Controller and Accountant-General,Kwaku Agyei has warned that the country’s rising public sector wage bill is placing mounting pressure on its fiscal health, as government salaries now account for more than half of domestic revenue.
Mr. Agyei said at a press briefing in Accra that salaries paid to public workers consume between 57% and 58% of the government’s income, leaving little room for critical investments in health, infrastructure, and education. “This is a threat to fiscal sustainability,” he said. “Almost 60 percent of our revenues are used just to pay salaries. That’s a crowding-out effect—we are not creating space for other prioritized government expenditure.”
Mr. Agyei made the remarks at the launch of the African Association of Accountants General’s (AAAG) third Annual Conference, emphasizing the urgency of public sector reform to prevent longer-term fiscal imbalances.
The warning comes amid heightened pressure on the Mahama administration to keep spending in check while meeting the conditions of a multibillion-dollar agreement with the International Monetary Fund.
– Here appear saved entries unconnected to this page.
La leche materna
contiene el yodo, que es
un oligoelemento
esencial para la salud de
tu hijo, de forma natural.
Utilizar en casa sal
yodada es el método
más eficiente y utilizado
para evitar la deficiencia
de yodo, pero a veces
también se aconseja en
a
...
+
The IMF program includes strict targets on deficit reduction and fiscal discipline, areas that Ghana is struggling to maintain under the weight of its wage commitments.
Earlier this year, organized labour agreed to a 10% salary increase after negotiations with government officials. President John Mahama urged unions to exercise restraint in future wage demands, assuring workers that further increases would be considered once economic conditions improve.
Still, analysts say containing the wage bill will be a central challenge to achieving Ghana’s fiscal goals. “Without decisive action, the wage envelope will continue to erode fiscal space, making it increasingly difficult to fund development priorities,” said one senior economist familiar with the government’s budgeting process.
The government is expected to outline further cost-saving measures in its mid-year budget review next month.